--- begin Page text ---
Enabling test support

Add the test-support feature to your [dev-dependencies]:
toml
[dev-dependencies]
kael = { version = "*", features = ["test-support"] }
Do not add test-support to your [dependencies] or the main [features] table. It is intended exclusively for test binaries.

The #[kael::test] macro

Annotate any async test function with #[kael::test]. The macro injects a TestAppContext (or multiple, for collaborative UI tests) and wires up the deterministic executor:
rust
use kael::TestAppContext;

#[kael::test]
async fn test_counter_increments(cx: &TestAppContext) {
    // cx is a fully functional app context backed by the test executor.
    assert!(true);
}
For tests that simulate two independent clients or windows, request multiple contexts:
rust
use kael::TestAppContext;

#[kael::test]
async fn test_collaboration(cx_a: &TestAppContext, cx_b: &TestAppContext) {
    // cx_a and cx_b share the same deterministic executor but have
    // independent entity registries, matching the real multi-window model.
--- end Page text ---
--- begin Supplied material ---
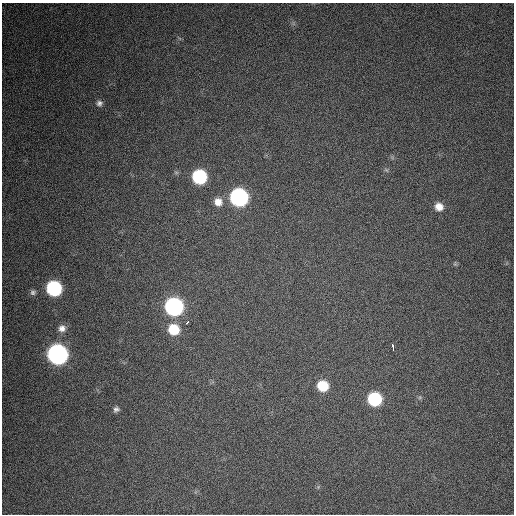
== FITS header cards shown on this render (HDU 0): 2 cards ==
NAXIS1  =                  512 / Axis length
NAXIS2  =                  512 / Axis length

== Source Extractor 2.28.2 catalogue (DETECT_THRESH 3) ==
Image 512 x 512 px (HDU 0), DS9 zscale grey, 1 PNG px = 1 image px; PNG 516 x 516 px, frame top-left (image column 1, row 512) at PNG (2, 3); no overlay
Background 681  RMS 25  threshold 76.2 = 3 sigma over >= 5 px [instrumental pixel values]
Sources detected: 18; all 18 listed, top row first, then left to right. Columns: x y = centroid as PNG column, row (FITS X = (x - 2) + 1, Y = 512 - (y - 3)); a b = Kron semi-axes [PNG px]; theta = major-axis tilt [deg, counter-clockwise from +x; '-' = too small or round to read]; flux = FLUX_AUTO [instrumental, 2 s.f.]
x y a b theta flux
99 103 8 8 - 6200
386 170 8 4 -37 2700
199 177 9 9 - 180000
239 197 10 9 - 530000
218 202 10 10 - 16000
439 207 9 9 - 17000
455 264 7 4 90 2400
54 288 9 9 - 250000
33 292 8 7 - 5100
174 307 10 9 - 570000
187 322 4 3 - 6100
62 328 10 9 - 12000
174 329 10 9 - 57000
393 347 6 3 -82 13000
57 354 10 10 - 910000
323 386 9 8 - 54000
375 399 9 9 - 160000
116 409 7 6 - 5100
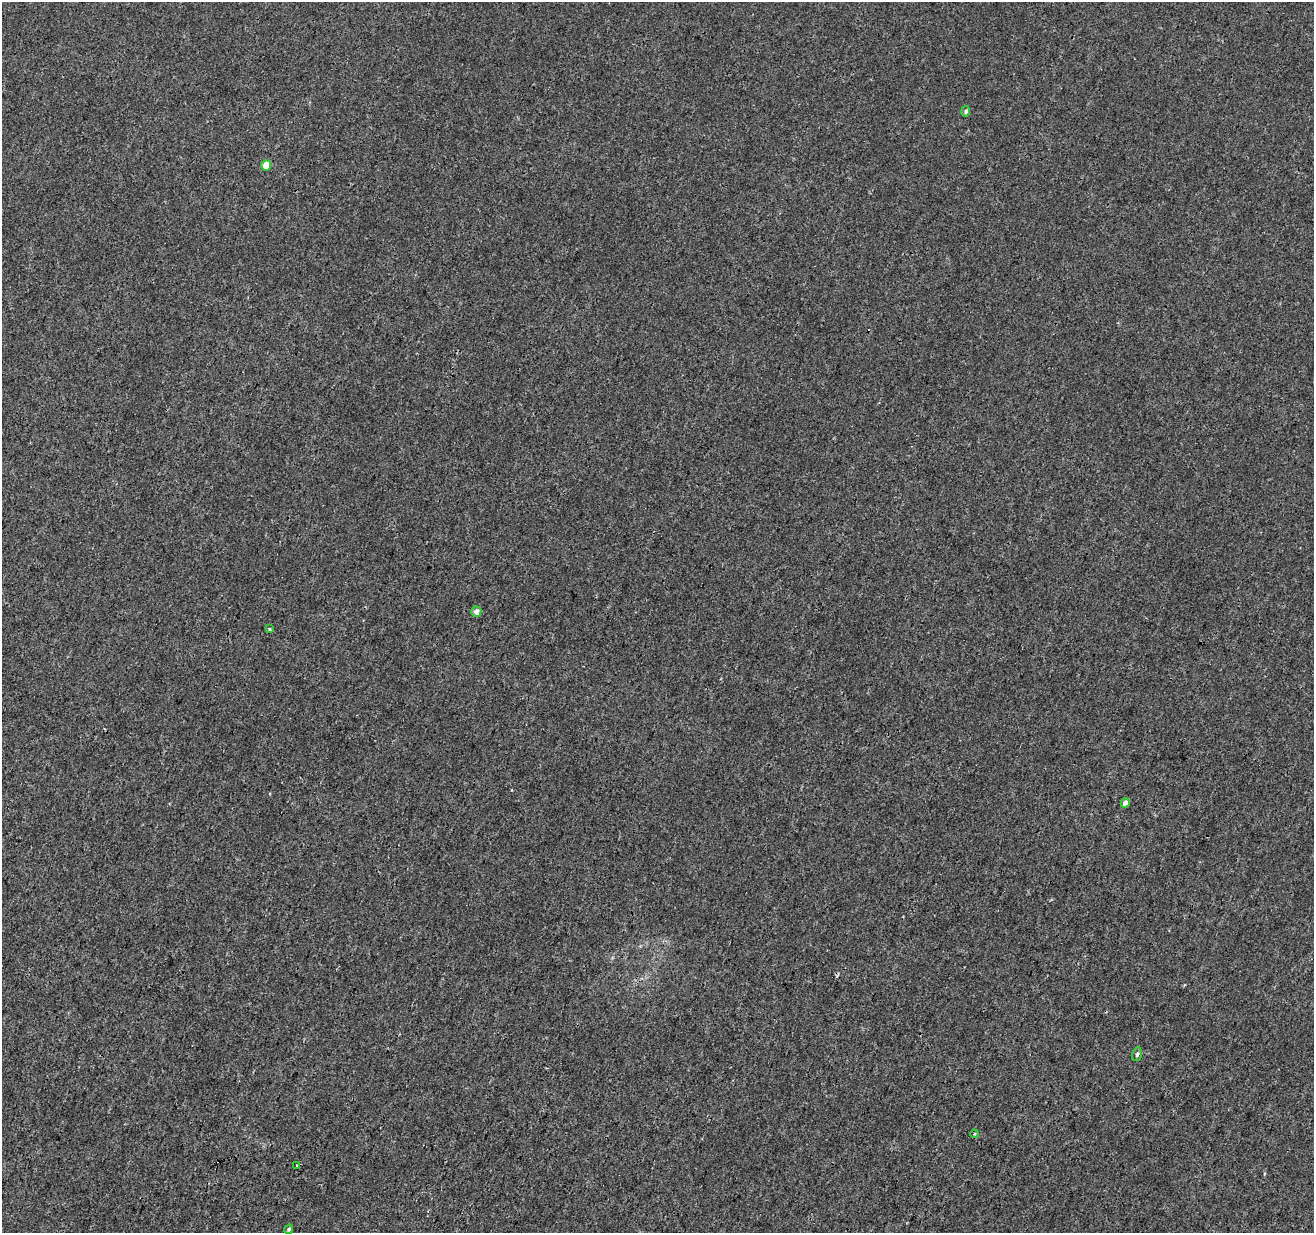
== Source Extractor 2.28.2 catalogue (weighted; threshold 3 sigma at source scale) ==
--- end Supplied material ---
→ What to do
• A. Translate this sentence from the kael test-support guide into Spanish: "Do not add test-support to your [dependencies] or the main [features] table."
• B. Answer these questions from the kael test-support guide:
(i) Under which table does the guide say to add the test-support feature?
(ii) What does the #[kael::test] macro inject into an annotated async test function?
(iii) What do cx_a and cx_b share in the collaboration test?
• C. Carry the kael test-support guide on from its last line.

→ Results for each task
• A. No agregues test-support a tus [dependencies] ni a la tabla principal [features].

• B.
(i) [dev-dependencies]
(ii) A TestAppContext, or several for collaborative UI tests
(iii) The same deterministic executor

• C.
    assert!(true);
}

Writing unit tests for entities

Use cx.update to interact with the app context from inside a test. Create entities, mutate them, and assert on their state:
1

Define your model

rust
struct Counter {
    value: i32,
}
2

Create an entity in the test context

rust
#[kael::test]
async fn test_entity_mutation(cx: &TestAppContext) {
    let counter = cx.update(|cx| cx.new(|_cx| Counter { value: 0 }));
3

Mutate and read the entity

rust
    cx.update(|cx| {
        counter.update(cx, |model, _cx| {
            model.value += 1;
        });
    });

    let value = cx.update(|cx| counter.read(cx).value);
    assert_eq!(value, 1);
}

Observing entities with observe

The kael::test::observe helper converts entity change notifications into a futures::Stream so you can await them inside an async test:
rust
use kael::{TestAppContext, Entity};
use kael::test::observe;
use futures::StreamExt as _;

struct Flag {
    raised: bool,
}

#[kael::test]
async fn test_observation(cx: &mut TestAppContext) {
    let flag = cx.update(|cx| cx.new(|_| Flag { raised: false }));

    // Build a stream that emits () on every change notification.
    let mut changes = observe(&flag, cx);

    // Mutate the entity from another context (simulating a background task).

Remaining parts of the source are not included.